Led by Xuanhe Zhao, a professor of mechanical engineering and civil and environmental engineering, the research team has developed a way to 3D print neural probes and other electronic devices that are as soft and flexible as rubber.
The team transformed the consistency of an electrically conductive polymer from a liquid-like substance into something closer to viscous toothpaste. That material can be fed through a conventional 3D printer to make stable, electrically conductive patterns.
The team modified poly (3,4-ethylenedioxythiophene) polystyrene sulfonate, or PEDOT:PSS, a conducting polymer typically supplied in the form of an inky, dark blue liquid. The liquid is a mixture of water and PEDOT:PSS nanofibers. Nanofibers provide conductivity when they come in contact, act as a sort of tunnel through which any electrical charge can flow.
To thicken the polymer while retaining the material’s inherent electrical conductivity, the team first freeze-dried the material leaving behind a dry matrix of nanofibers. Then they remixed the nanofibers with a solution of water and an organic solvent to form a hydrogel.
They made hydrogels with various concentrations of nanofibers and found that a range between 5% to 8% by weight of nanofibers produced a material that was both electrically conductive and suitable for feeding into a 3D printer.
As a proof of concept, they printed a small, rubbery electrode, about the size of a piece of confetti. It consisted of a layer of flexible, transparent polymer, over which they printed the conducting polymer, in thin, parallel lines that converge at a tip, measuring about 10µm wide. They implanted the electrode inside a mouse’s brain and found it could pick up electrical signals from a single neuron.
In principle, such soft, hydrogel-based electrodes might be more sensitive than conventional metal electrodes because most metal electrodes conduct electricity in the form of electrons, whereas neurons in the brain produce electrical signals in the form of ions.
“The beauty of a conducting polymer hydrogel is, on top of its soft mechanical properties, it is made of hydrogel, which is ionically conductive, and also a porous sponge of nanofibers, which the ions can flow in and out of,” says Baoyang Lu, one of the co-authors. “Because the electrode’s whole volume is active, its sensitivity is enhanced.”

_____

> [EXERCISE 1] Show each line of the records below that contains the string "final".

> [THE DATA]
_____

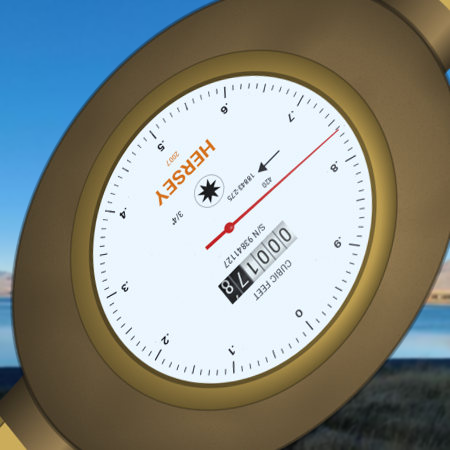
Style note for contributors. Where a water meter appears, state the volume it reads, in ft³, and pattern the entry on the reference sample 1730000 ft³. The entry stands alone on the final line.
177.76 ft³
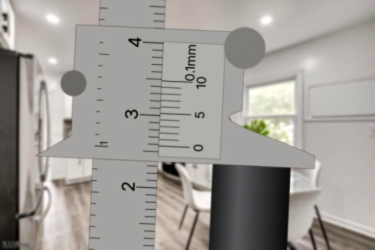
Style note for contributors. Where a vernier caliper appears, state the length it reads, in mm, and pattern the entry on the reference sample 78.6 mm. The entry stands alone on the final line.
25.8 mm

_____

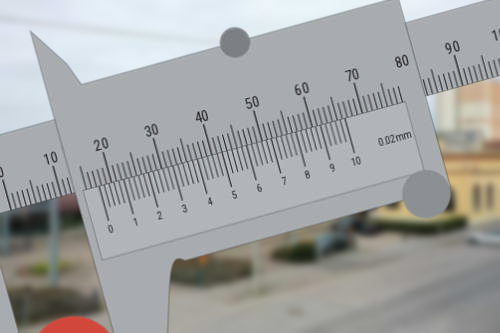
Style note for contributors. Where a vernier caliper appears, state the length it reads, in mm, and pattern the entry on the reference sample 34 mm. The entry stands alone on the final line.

_____

> [EXERCISE 2] From the passage on 3D-printed conductive hydrogel, extract the stretch from "As a proof of" through "a single neuron." word for word.

> [TASK RESULT 1]
Style note for contributors. Where a water meter appears, state the volume it reads, in ft³, and pattern the entry on the reference sample 1730000 ft³. The entry stands alone on the final line.
Style note for contributors. Where a vernier caliper appears, state the length it reads, in mm, and pattern the entry on the reference sample 78.6 mm. The entry stands alone on the final line.
Style note for contributors. Where a vernier caliper appears, state the length it reads, in mm, and pattern the entry on the reference sample 34 mm. The entry stands alone on the final line.

> [TASK RESULT 2]
As a proof of concept, they printed a small, rubbery electrode, about the size of a piece of confetti. It consisted of a layer of flexible, transparent polymer, over which they printed the conducting polymer, in thin, parallel lines that converge at a tip, measuring about 10µm wide. They implanted the electrode inside a mouse’s brain and found it could pick up electrical signals from a single neuron.